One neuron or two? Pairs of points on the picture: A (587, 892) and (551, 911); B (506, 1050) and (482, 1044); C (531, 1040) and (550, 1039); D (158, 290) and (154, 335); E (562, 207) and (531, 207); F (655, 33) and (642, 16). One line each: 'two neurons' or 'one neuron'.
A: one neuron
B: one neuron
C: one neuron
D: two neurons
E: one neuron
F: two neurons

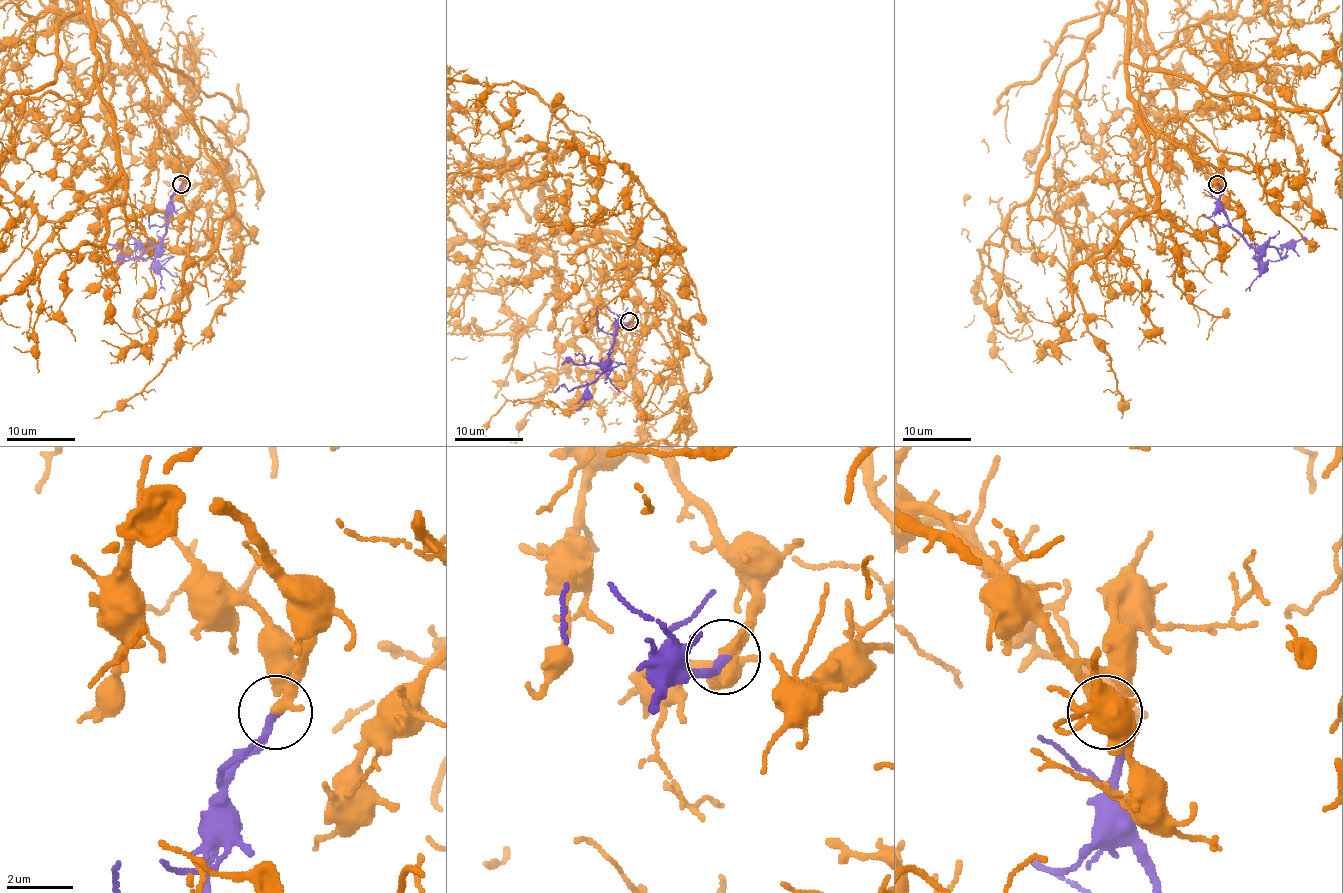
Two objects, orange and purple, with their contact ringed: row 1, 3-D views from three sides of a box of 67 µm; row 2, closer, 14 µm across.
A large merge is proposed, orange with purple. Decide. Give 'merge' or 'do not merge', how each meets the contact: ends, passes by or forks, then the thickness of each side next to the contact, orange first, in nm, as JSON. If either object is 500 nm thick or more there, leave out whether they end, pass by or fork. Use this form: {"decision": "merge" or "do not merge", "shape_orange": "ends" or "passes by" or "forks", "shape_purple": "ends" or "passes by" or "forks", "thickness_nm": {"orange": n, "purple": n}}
{"decision": "merge", "shape_orange": "ends", "shape_purple": "ends", "thickness_nm": {"orange": 360, "purple": 260}}

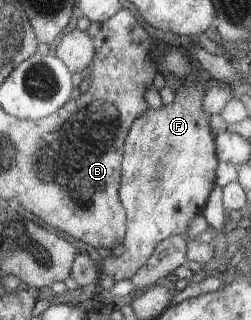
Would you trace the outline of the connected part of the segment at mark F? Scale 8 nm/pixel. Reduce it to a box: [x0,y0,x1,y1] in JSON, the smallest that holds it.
[98,82,218,282]

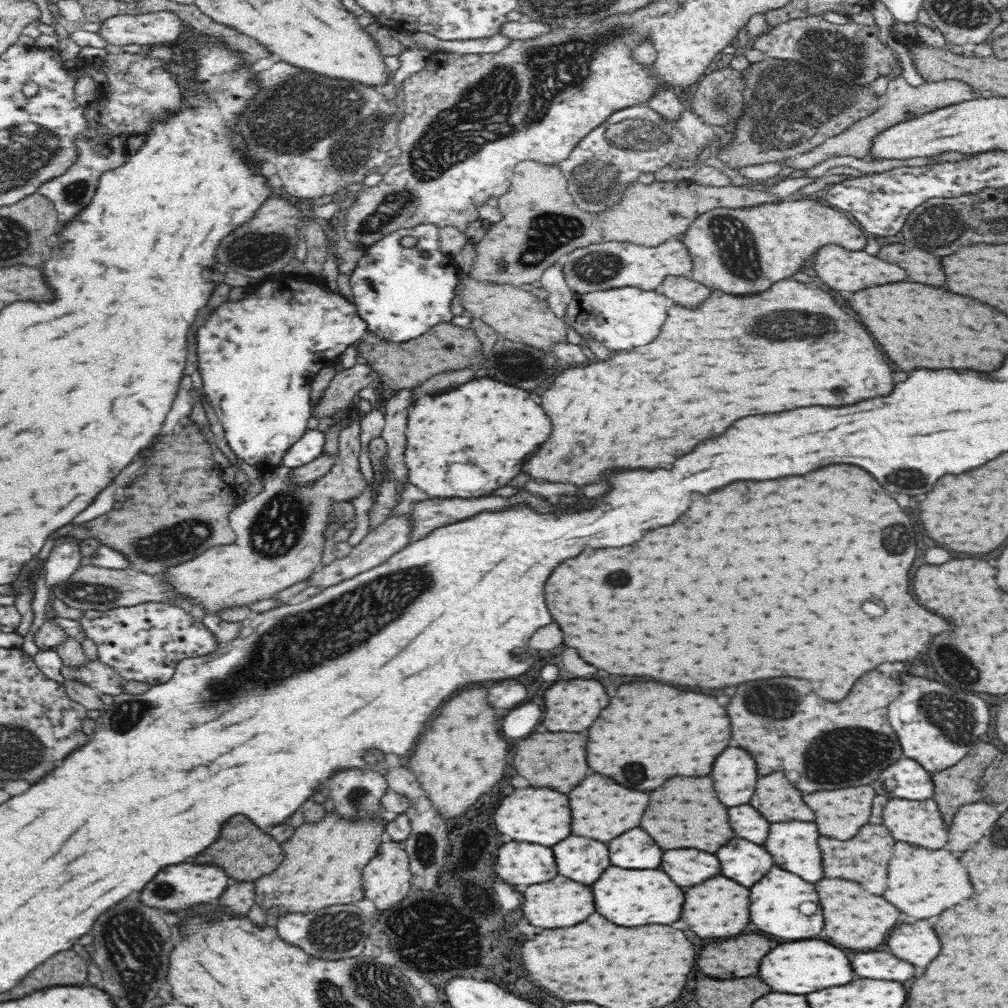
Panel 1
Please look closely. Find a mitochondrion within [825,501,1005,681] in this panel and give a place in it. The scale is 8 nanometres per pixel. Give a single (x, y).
(902, 533)

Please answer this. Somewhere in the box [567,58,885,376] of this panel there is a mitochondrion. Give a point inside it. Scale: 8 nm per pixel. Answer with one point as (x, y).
(792, 108)

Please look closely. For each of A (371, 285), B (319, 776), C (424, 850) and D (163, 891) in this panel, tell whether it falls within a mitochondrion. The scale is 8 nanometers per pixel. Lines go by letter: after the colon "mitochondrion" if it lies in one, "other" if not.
A: other
B: other
C: mitochondrion
D: mitochondrion

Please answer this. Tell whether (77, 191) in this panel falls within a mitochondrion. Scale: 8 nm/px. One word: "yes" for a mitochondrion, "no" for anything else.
yes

⁂

▶ [EXERCISE AIM]: Without the pictures, write out the whole listing above exactly as it appears.

▶ [EXPECTED ANSWER]:
One neuron or two? Pairs of points on the picture: A (587, 892) and (551, 911); B (506, 1050) and (482, 1044); C (531, 1040) and (550, 1039); D (158, 290) and (154, 335); E (562, 207) and (531, 207); F (655, 33) and (642, 16). One line each: 'two neurons' or 'one neuron'.
A: one neuron
B: one neuron
C: one neuron
D: two neurons
E: one neuron
F: two neurons

Two objects, orange and purple, with their contact ringed: row 1, 3-D views from three sides of a box of 67 µm; row 2, closer, 14 µm across.
A large merge is proposed, orange with purple. Decide. Give 'merge' or 'do not merge', how each meets the contact: ends, passes by or forks, then the thickness of each side next to the contact, orange first, in nm, as JSON. If either object is 500 nm thick or more there, leave out whether they end, pass by or fork. Use this form: {"decision": "merge" or "do not merge", "shape_orange": "ends" or "passes by" or "forks", "shape_purple": "ends" or "passes by" or "forks", "thickness_nm": {"orange": n, "purple": n}}
{"decision": "merge", "shape_orange": "ends", "shape_purple": "ends", "thickness_nm": {"orange": 360, "purple": 260}}

Would you trace the outline of the connected part of the segment at mark F? Scale 8 nm/pixel. Reduce it to a box: [x0,y0,x1,y1] in JSON, the smallest that holds it.
[98,82,218,282]

Panel 1
Please look closely. Find a mitochondrion within [825,501,1005,681] in this panel and give a place in it. The scale is 8 nanometres per pixel. Give a single (x, y).
(902, 533)

Please answer this. Somewhere in the box [567,58,885,376] of this panel there is a mitochondrion. Give a point inside it. Scale: 8 nm per pixel. Answer with one point as (x, y).
(792, 108)

Please look closely. For each of A (371, 285), B (319, 776), C (424, 850) and D (163, 891) in this panel, tell whether it falls within a mitochondrion. The scale is 8 nanometers per pixel. Lines go by letter: after the colon "mitochondrion" if it lies in one, "other" if not.
A: other
B: other
C: mitochondrion
D: mitochondrion

Please answer this. Tell whether (77, 191) in this panel falls within a mitochondrion. Scale: 8 nm/px. One word: "yes" for a mitochondrion, "no" for anything else.
yes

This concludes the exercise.